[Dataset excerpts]
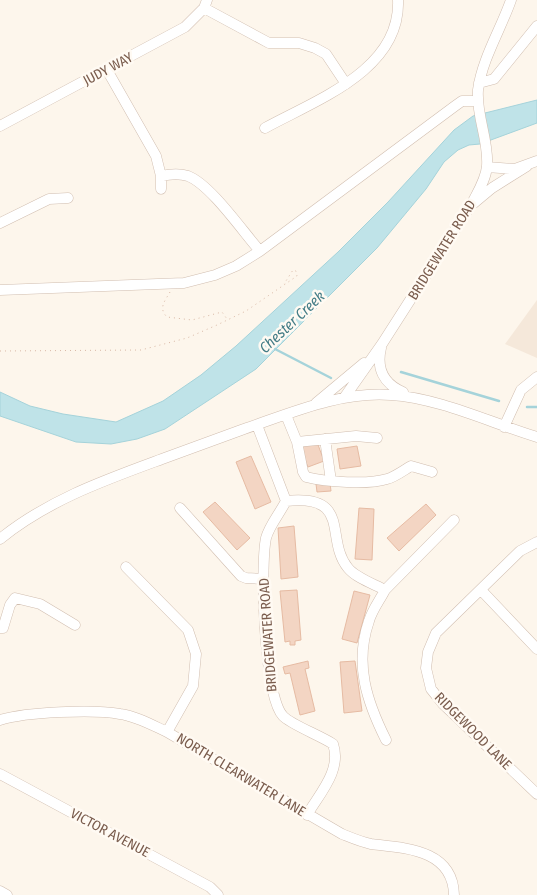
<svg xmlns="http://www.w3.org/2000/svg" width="537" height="895" viewBox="0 0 537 895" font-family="'Fira Sans Condensed',sans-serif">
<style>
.residential{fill:#f5e8da}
.water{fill:#bfe3e8;stroke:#a5d3da}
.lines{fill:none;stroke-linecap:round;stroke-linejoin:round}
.stream{stroke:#a5d3da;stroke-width:2.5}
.building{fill:#f3d5c3;stroke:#e6bba3}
.minor-casing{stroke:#d1beb0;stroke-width:11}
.path{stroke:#d9b8a5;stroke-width:1;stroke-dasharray:1 4;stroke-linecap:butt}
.minor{stroke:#fff;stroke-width:10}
.labels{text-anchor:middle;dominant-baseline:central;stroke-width:5;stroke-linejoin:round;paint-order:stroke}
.street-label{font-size:14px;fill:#7a5c4d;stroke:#fffaf3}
.water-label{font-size:15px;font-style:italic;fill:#437c86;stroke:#fffaf3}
</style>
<rect width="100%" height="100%" fill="#fdf6ec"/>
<path class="residential" d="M 537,300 L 537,358 L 505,344 Z"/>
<path class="water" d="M 537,100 L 537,123 L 480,144 L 469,145 L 458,150 L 444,162 L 426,189 L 377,248 L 256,369 L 165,429 L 137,439 L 111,444 L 76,442 L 0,416 L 0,392 L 30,406 L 63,414 L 116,422 L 163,401 L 201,375 L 236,346 L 338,252 L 388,202 L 454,130 L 473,116 Z"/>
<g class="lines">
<path class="stream" d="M 275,349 L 331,378
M 401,372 L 499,401
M 527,407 L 537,407"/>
</g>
<path class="building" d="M 317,442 L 324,461 L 308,467 L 300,448 Z
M 357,446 L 361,466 L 340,469 L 337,449 Z
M 251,456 L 271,502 L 255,509 L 236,462 Z
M 330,483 L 331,491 L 317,492 L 316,484 Z
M 215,502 L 250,538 L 237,550 L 203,512 Z
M 426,504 L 436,515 L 399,551 L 387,538 Z
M 359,508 L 374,509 L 372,560 L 355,559 Z
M 294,526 L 298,577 L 281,579 L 278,528 Z
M 297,590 L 301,640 L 295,641 L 295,645 L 290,645 L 290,641 L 285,642 L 280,591 Z
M 354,591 L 370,595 L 357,643 L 342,639 Z
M 308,661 L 309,668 L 305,669 L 315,711 L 300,715 L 290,673 L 285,674 L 283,667 Z
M 355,661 L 362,711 L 344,713 L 340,662 Z"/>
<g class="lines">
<g class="minor-casing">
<path id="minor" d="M 204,8 L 269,43 L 299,43 L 315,48 L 326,54 L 346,84
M 107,70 L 156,156 L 161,176 L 161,189
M 479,83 L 494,79 L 537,26
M 0,126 L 185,27 L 204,8 L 207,0
M 265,128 C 316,100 401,70 398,0
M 487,167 L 515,169 L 537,161
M 161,176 C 170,174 179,173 188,176 C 211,185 243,232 260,251
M 474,203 L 492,188 L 527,166
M 0,223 L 49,199 L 68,198
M 0,290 L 184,283 L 215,275 L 236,266 L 260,251 L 455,106 L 462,101 L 478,101
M 381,348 C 376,369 384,384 403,392
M 344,398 L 382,344 L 471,205 C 477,193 486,180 487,166 C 489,140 476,116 478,90 C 482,59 501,29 511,0
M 316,403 L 364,363
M 286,415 L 297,442 L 356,436 L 377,438
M 257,425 L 286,501 C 280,513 269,526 266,538 C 260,567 264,696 283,716 C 290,724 321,736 333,744 C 342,770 320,793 307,815
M 504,427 L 521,390 L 537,377
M 325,439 L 331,481
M 297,442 L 303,472 L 306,477 C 326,482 368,485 387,479 C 395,477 404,470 411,466 L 432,472
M 286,501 C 353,494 324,539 348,568 C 356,578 374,584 385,590 L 454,520
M 180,508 L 241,576 L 246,578 L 263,579
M 0,539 C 48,500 105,480 162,459 C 190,449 217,439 244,429 C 291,413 341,391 391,395 C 439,398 491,423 537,437
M 537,542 L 520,551 L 436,633 L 428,652 L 426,668 L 431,689 L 443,704 L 537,794
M 126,567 L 188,630 L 196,654 L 193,686 L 167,732
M 385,590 C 380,600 372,610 369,621 C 354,664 367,702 386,740
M 481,590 L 537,649
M 0,628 L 3,628 L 10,605 L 15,598 L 40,604 L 75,625
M 0,720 C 26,712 93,709 120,714 C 136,716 152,725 167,732 L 342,834 C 352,838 361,842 371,844 C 404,848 453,849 454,895
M 0,774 L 210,887 L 218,895
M 0,891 L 7,895"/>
</g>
<path class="path" d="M 170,292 C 165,301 158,308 167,317 L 192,320 L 222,312 L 227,319
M 0,351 L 141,350 L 187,338 L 217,325 L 246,311 L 297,276 L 296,271 L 293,270 L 284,284"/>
<use href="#minor" class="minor"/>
</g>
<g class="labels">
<g class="street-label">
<text transform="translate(108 69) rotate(-28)">JUDY WAY</text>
<text transform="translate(442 250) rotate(-58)">BRIDGEWATER ROAD</text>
<text transform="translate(268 635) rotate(-94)">BRIDGEWATER ROAD</text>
<text transform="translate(473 731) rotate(45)">RIDGEWOOD LANE</text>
<text transform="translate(241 775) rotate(31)">NORTH CLEARWATER LANE</text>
<text transform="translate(110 833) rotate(28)">VICTOR AVENUE</text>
</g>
<g class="water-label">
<text transform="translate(292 322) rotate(-43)">Chester Creek</text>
</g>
</g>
</svg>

The problem: Because the pictures are not wanted, retype only the text of every record, exactly as given.

Reply to the exercise:
<svg xmlns="http://www.w3.org/2000/svg" width="537" height="895" viewBox="0 0 537 895" font-family="'Fira Sans Condensed',sans-serif">
<style>
.residential{fill:#f5e8da}
.water{fill:#bfe3e8;stroke:#a5d3da}
.lines{fill:none;stroke-linecap:round;stroke-linejoin:round}
.stream{stroke:#a5d3da;stroke-width:2.5}
.building{fill:#f3d5c3;stroke:#e6bba3}
.minor-casing{stroke:#d1beb0;stroke-width:11}
.path{stroke:#d9b8a5;stroke-width:1;stroke-dasharray:1 4;stroke-linecap:butt}
.minor{stroke:#fff;stroke-width:10}
.labels{text-anchor:middle;dominant-baseline:central;stroke-width:5;stroke-linejoin:round;paint-order:stroke}
.street-label{font-size:14px;fill:#7a5c4d;stroke:#fffaf3}
.water-label{font-size:15px;font-style:italic;fill:#437c86;stroke:#fffaf3}
</style>
<rect width="100%" height="100%" fill="#fdf6ec"/>
<path class="residential" d="M 537,300 L 537,358 L 505,344 Z"/>
<path class="water" d="M 537,100 L 537,123 L 480,144 L 469,145 L 458,150 L 444,162 L 426,189 L 377,248 L 256,369 L 165,429 L 137,439 L 111,444 L 76,442 L 0,416 L 0,392 L 30,406 L 63,414 L 116,422 L 163,401 L 201,375 L 236,346 L 338,252 L 388,202 L 454,130 L 473,116 Z"/>
<g class="lines">
<path class="stream" d="M 275,349 L 331,378
M 401,372 L 499,401
M 527,407 L 537,407"/>
</g>
<path class="building" d="M 317,442 L 324,461 L 308,467 L 300,448 Z
M 357,446 L 361,466 L 340,469 L 337,449 Z
M 251,456 L 271,502 L 255,509 L 236,462 Z
M 330,483 L 331,491 L 317,492 L 316,484 Z
M 215,502 L 250,538 L 237,550 L 203,512 Z
M 426,504 L 436,515 L 399,551 L 387,538 Z
M 359,508 L 374,509 L 372,560 L 355,559 Z
M 294,526 L 298,577 L 281,579 L 278,528 Z
M 297,590 L 301,640 L 295,641 L 295,645 L 290,645 L 290,641 L 285,642 L 280,591 Z
M 354,591 L 370,595 L 357,643 L 342,639 Z
M 308,661 L 309,668 L 305,669 L 315,711 L 300,715 L 290,673 L 285,674 L 283,667 Z
M 355,661 L 362,711 L 344,713 L 340,662 Z"/>
<g class="lines">
<g class="minor-casing">
<path id="minor" d="M 204,8 L 269,43 L 299,43 L 315,48 L 326,54 L 346,84
M 107,70 L 156,156 L 161,176 L 161,189
M 479,83 L 494,79 L 537,26
M 0,126 L 185,27 L 204,8 L 207,0
M 265,128 C 316,100 401,70 398,0
M 487,167 L 515,169 L 537,161
M 161,176 C 170,174 179,173 188,176 C 211,185 243,232 260,251
M 474,203 L 492,188 L 527,166
M 0,223 L 49,199 L 68,198
M 0,290 L 184,283 L 215,275 L 236,266 L 260,251 L 455,106 L 462,101 L 478,101
M 381,348 C 376,369 384,384 403,392
M 344,398 L 382,344 L 471,205 C 477,193 486,180 487,166 C 489,140 476,116 478,90 C 482,59 501,29 511,0
M 316,403 L 364,363
M 286,415 L 297,442 L 356,436 L 377,438
M 257,425 L 286,501 C 280,513 269,526 266,538 C 260,567 264,696 283,716 C 290,724 321,736 333,744 C 342,770 320,793 307,815
M 504,427 L 521,390 L 537,377
M 325,439 L 331,481
M 297,442 L 303,472 L 306,477 C 326,482 368,485 387,479 C 395,477 404,470 411,466 L 432,472
M 286,501 C 353,494 324,539 348,568 C 356,578 374,584 385,590 L 454,520
M 180,508 L 241,576 L 246,578 L 263,579
M 0,539 C 48,500 105,480 162,459 C 190,449 217,439 244,429 C 291,413 341,391 391,395 C 439,398 491,423 537,437
M 537,542 L 520,551 L 436,633 L 428,652 L 426,668 L 431,689 L 443,704 L 537,794
M 126,567 L 188,630 L 196,654 L 193,686 L 167,732
M 385,590 C 380,600 372,610 369,621 C 354,664 367,702 386,740
M 481,590 L 537,649
M 0,628 L 3,628 L 10,605 L 15,598 L 40,604 L 75,625
M 0,720 C 26,712 93,709 120,714 C 136,716 152,725 167,732 L 342,834 C 352,838 361,842 371,844 C 404,848 453,849 454,895
M 0,774 L 210,887 L 218,895
M 0,891 L 7,895"/>
</g>
<path class="path" d="M 170,292 C 165,301 158,308 167,317 L 192,320 L 222,312 L 227,319
M 0,351 L 141,350 L 187,338 L 217,325 L 246,311 L 297,276 L 296,271 L 293,270 L 284,284"/>
<use href="#minor" class="minor"/>
</g>
<g class="labels">
<g class="street-label">
<text transform="translate(108 69) rotate(-28)">JUDY WAY</text>
<text transform="translate(442 250) rotate(-58)">BRIDGEWATER ROAD</text>
<text transform="translate(268 635) rotate(-94)">BRIDGEWATER ROAD</text>
<text transform="translate(473 731) rotate(45)">RIDGEWOOD LANE</text>
<text transform="translate(241 775) rotate(31)">NORTH CLEARWATER LANE</text>
<text transform="translate(110 833) rotate(28)">VICTOR AVENUE</text>
</g>
<g class="water-label">
<text transform="translate(292 322) rotate(-43)">Chester Creek</text>
</g>
</g>
</svg>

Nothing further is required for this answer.